The law is based on the precise interpretation of words, making it vulnerable to exploitation by clever people who find loopholes that go against the intent of the law. This creates a culture of insincerity, in which various parties adopt positions of righteousness that are not backed up by any sense of morality, and use tortuous language to disguise their pursuit of self-interest.
The very process by which laws are formulated requires them to be complex, since the process of developing them requires many different situations to be considered, and many different contexts to be accommodated. But no matter how intricate and nuanced a piece of legislation, most situations in which it applies do not allow for intricacy or nuance. They usually involve people or companies with limited amounts of experience, competence and resources. Thus, no matter how perfect a law is in its conception, it inevitably becomes a blunt instrument in its application.
One further significant shortcoming of the law is that it is biased in favor of those with money. The cost of engaging lawyers to resolve a dispute in the courts is significant, and those with the biggest budgets – insurance companies and other large corporations – have a far greater ability to prevail in litigation than ordinary citizens. There is often a total mismatch between parties that are in disagreement. A lawsuit is a small risk for corporations, with their armies of lawyers and with millions or billions of dollars in their war chests. To battle them, private citizens may have to stake their life’s savings and commit a significant portion of their lives.
Moreover, the law provides numerous advantages to wealthy and powerful people looking to protect their interests. It is a powerful enabling medium for numerous strategies that prevail through obfuscation, deceitfulness and insincerity in the pursuit of naked self-interest. These include the use of complicated small print to shirk moral responsibility, the structuring of one’s affairs in order to avoid taxation, the evasion of personal responsibility by establishing limited liability legal vehicles and, as just mentioned, by bullying those who are poorer and thus weaker with the threat of litigation.

★ ★ ★ ★ ★

Stated goal A: In the passage on the law's shortcomings, which parties have the biggest budgets for litigation?
Stated goal B: List every strategy that the passage on the law's shortcomings gives as an example of how the law lets wealthy and powerful people pursue self-interest.

Information supplied:
★ ★ ★ ★ ★

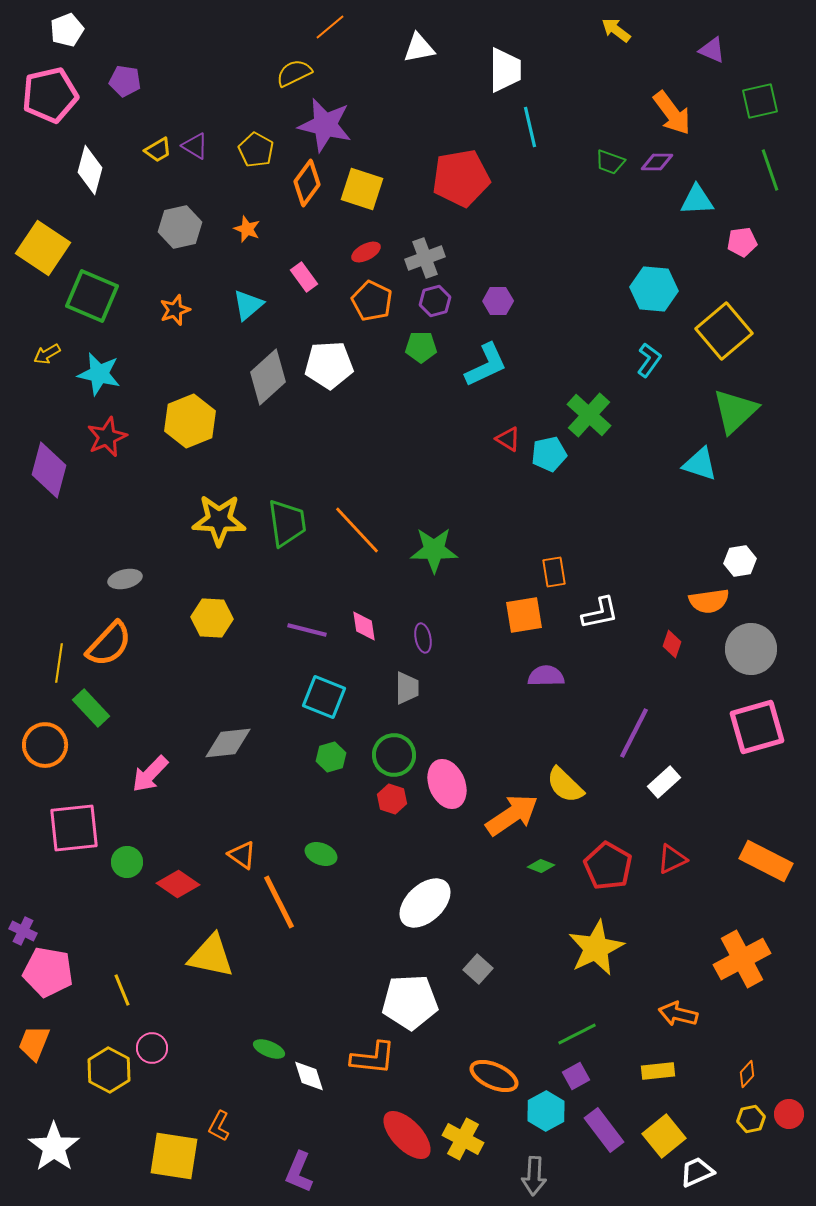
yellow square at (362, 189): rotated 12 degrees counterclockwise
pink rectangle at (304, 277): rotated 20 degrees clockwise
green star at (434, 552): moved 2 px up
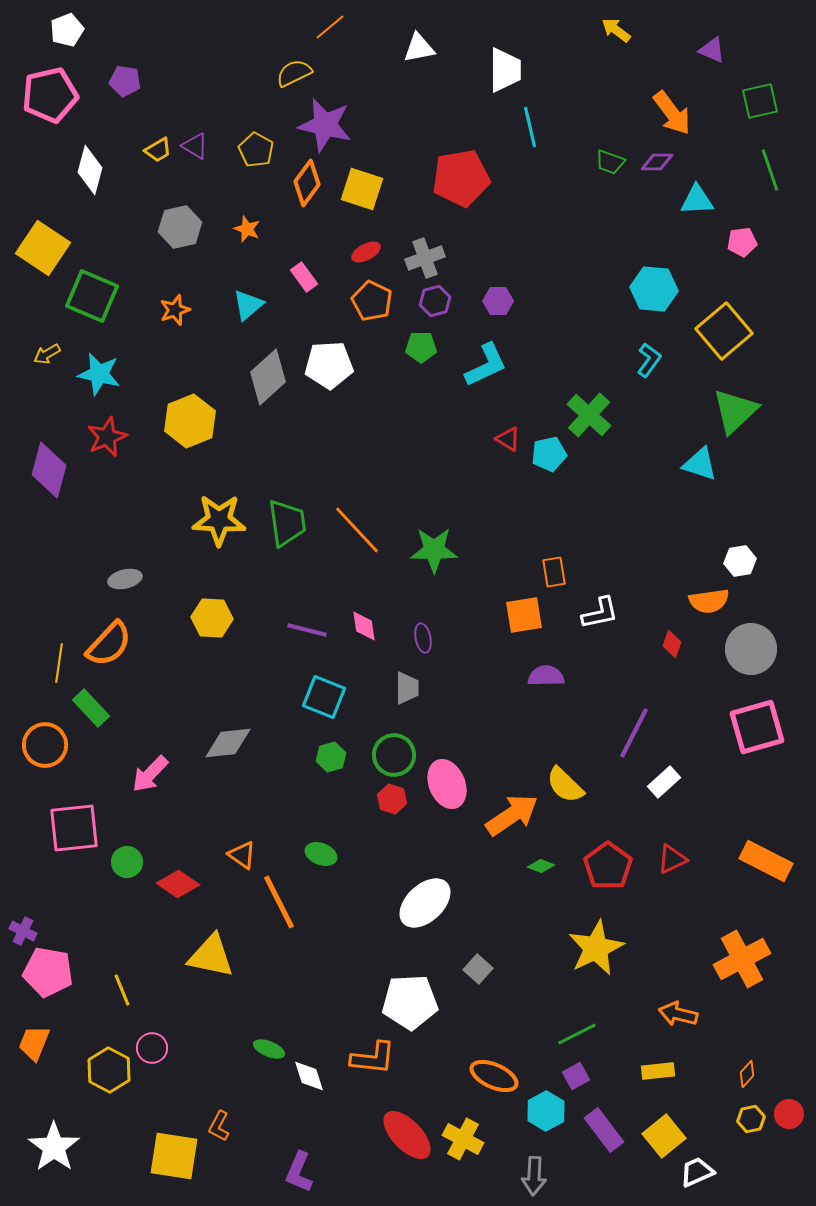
red pentagon at (608, 866): rotated 6 degrees clockwise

★ ★ ★ ★ ★

Full answer A: Insurance companies and other large corporations.

Full answer B:
- Using complicated small print to shirk moral responsibility
- Structuring one's affairs to avoid taxation
- Evading personal responsibility by establishing limited liability legal vehicles
- Bullying those who are poorer and weaker with the threat of litigation